8/10
A lovely piece of magic relaism from Poland.
3 March 2022
Zhenia, (Alec Utgoff), is a kind of itinerant masseur who's also something of a shamen. He was born in Chernobyl seven years to the day before the accident and as a client suggests he may be radioactive. He's now plying his trade around a fancy gated estate in Poland, the kind of place where the Stepford Wives might live. There's no backstory to Zhenia other than he can hypnotise people and momentarily take over their lives, (that's how he seems to have got his work permit), and Malgorzata Szumowska and Michal Englert's wonderful film "Never Gonna Snow Again" could be a Polish 'Wizard of Oz' before Dorothy came on the scene as Zhenia makes himself at home in other people's houses, bending them to his will while simultaneously becoming a little like them for a time.
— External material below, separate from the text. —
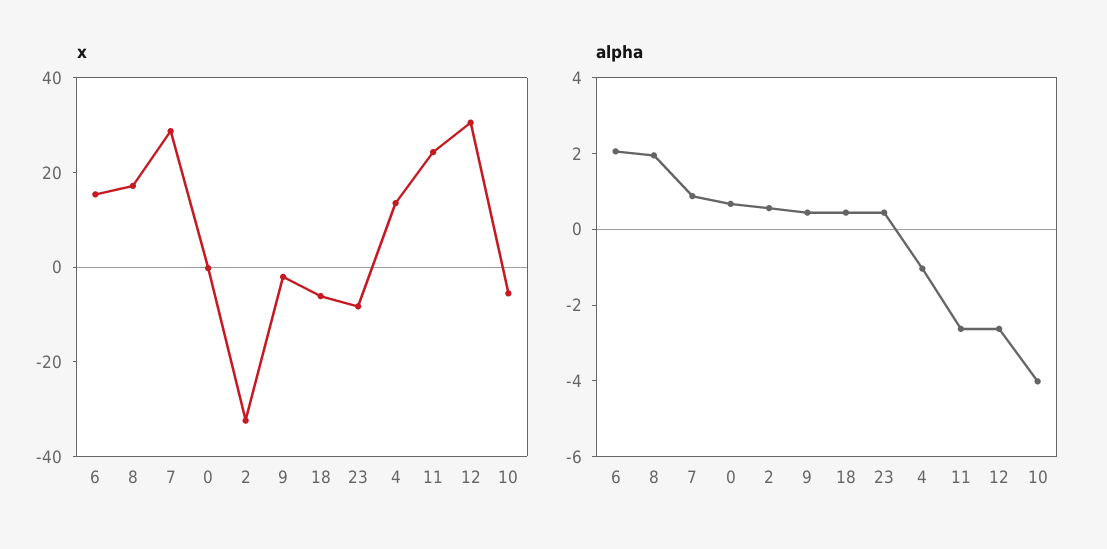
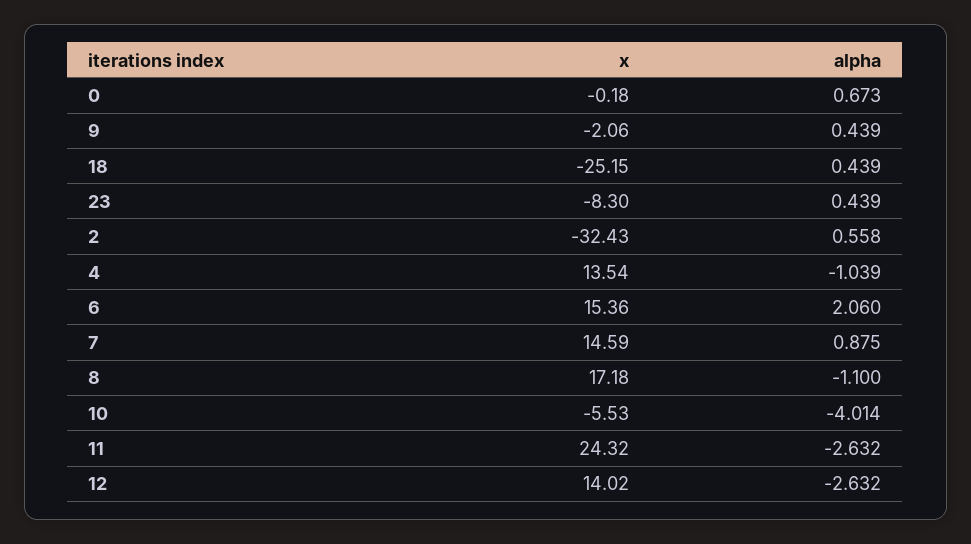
x, 7: 30 -> 14.59
x, 18: -5 -> -25.15
x, 12: 30 -> 14.02
alpha, 8: 2 -> -1.1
'Realism' in the conventional sense is conspicuously absent. I mean, how did Zhenia get in touch with these clients, all living within walking distance of each other in this strangely bland community? What's his purpose there and who exactly is he and why can he move a glass across a table without touching it? Teasingly these are questions Szumowska and Englert want us to ask without giving us any answers.

Naturally, it's a comedy and a rather black one though it's never particularly funny. Whimsical would be a better term. It might even remind you a little of Pasolini's "Theorem" and visually it's often quite extraordinary. That it slipped by, virtually unnoticed, even in the art-house circuit, is a shame since it is totally engaging from start to finish. Do try to see it.